Text for analysis Block Start

When all you want is your class to have a member function called void GetMessage().So frustrating.


The cleanest solution is not to call the Windows API functions directly in your program and instead to write an abstraction layer that can call the functions you need. This way, you only need to include the Windows API headers in a handful of source files and the macros are much more manageable.

This also has the added benefit of improving the portability of your code since only a small part of it will rely on the Windows API itself and all the rest of it will call your abstraction layer.

Even if you don't care about portability, an abstraction layer still has a lot of benefits: your code will be easier to read and more maintainable because the complexity of making the API calls will be encapsulated in the abstraction layer (some of the Windows API functions have a lot of functions that you don't usually care about).

Since you are using C++, an abstraction layer can also allow you to translate Windows API error codes into exceptions, if you prefer to use exceptions.

An abstraction layer also helps to make your code more easily testable (it's a lot easier to mock your abstraction layer than it is to mock parts of or all of the Windows API).


The accepted answer is very good, and the one I recommend whenever possible. Unfortunately, such an abstraction layer is tedious to implement and it doesn't solve the whole problem.

  • You have to use the pimpl idiom religiously to keep any and all WinAPI types out of the abstraction layer's header files. The Windows headers should be included only in implementation (.cpp) files and never in headers.
  • In practice, you end up having to make a lot of your own classes that capture essentially the same information as an underlying WinAPI type (e.g., a LOGFONT) because the client of the abstraction interface needs to pass and receive it. You end up needing a lot of boilerplate code to translate between your abstraction layer types and the WinAPI types.
  • The big refactoring necessary to introduce the abstraction layer can be a lot of work in a legacy codebase, especially if that code is shared among many projects.

Text for analysis Block End
The data Block Start

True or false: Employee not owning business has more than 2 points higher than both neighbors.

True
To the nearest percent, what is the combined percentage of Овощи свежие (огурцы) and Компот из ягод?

The data Block End

Exercises to complete>
**a)** Please rewrite the paragraph of the text on Windows API abstraction layers that begins "Even if you don't care about portability" as a short bulleted list, keeping its main points.
**b)** Extend the text on Windows API abstraction layers past its last bullet point.

Results of the tasks>
**a)**
- An abstraction layer has benefits even when portability doesn't matter.
- Code becomes easier to read.
- Code becomes more maintainable.
- The complexity of making the API calls is encapsulated in the abstraction layer.

**b)**
The implementation of the abstraction layer requires including windows headers. Suppose one of the platform-independent types you introduced to enable an abstraction layer has a method called GetFont. The platform-independent code that relies on it will see GetFont because there will be no mention of <windows.h> in that translation unit. But the implementation file (the .cpp file) that implements the abstraction layer on Windows will have a conflict with the GetFont preprocessor macro because it must include <windows.h>. So using pimpl limits the scope of the problem, but it does not solve it completely.

What I've started doing, both in newer code which uses good abstraction layers as well as older code that wasn't good about preventing platform-specific leaks into the namespace, is to create wrappers for the WinAPI headers. I replace all the #include <windows.h> lines in the code I control with #include "apiwrappers/windows.h", which is a reference to a file that looks roughly like this:

// Prevents Windows headers from defining macros called min and max, which
// conflict with identifiers in the C++ standard library.
#ifndef NOMINMAX
#define NOMINMAX
#endif

// Distinguishes between different types of handles so that we get better
// error checking at compile time.
#ifndef STRICT
#define STRICT
#endif

#include <windows.h>  // the "real" <windows.h>

// Lowercase far and near are perfectly reasonable names for local variables
// and parameters, so we don't want redefinitions of them.
#undef far
#undef near

// But lots of other Win32 headers use FAR and NEAR, which are typically
// defined to far and near.  We need them to be empty.
#ifdef FAR
#undef FAR
#define FAR
#endif
#ifdef NEAR
#undef NEAR
#define NEAR
#endif

// Windows defines macros to select between the "ANSI" and "wide" versions
// of many API functions (e.g., GetMessage macro expands to GetMessageA or
// GetMessageW).  We undefine many of these here to avoid naming collisions.
// Call the specific -W functions explicitly instead of relying on these
// macros.
#undef GetFont
#undef GetMessage
// ...

I'm growing the list of #undefs as I resolve collisions. I don't have a comprehensive one to offer.

For other WinAPI headers, I do something similar, but the rest of them are much simpler.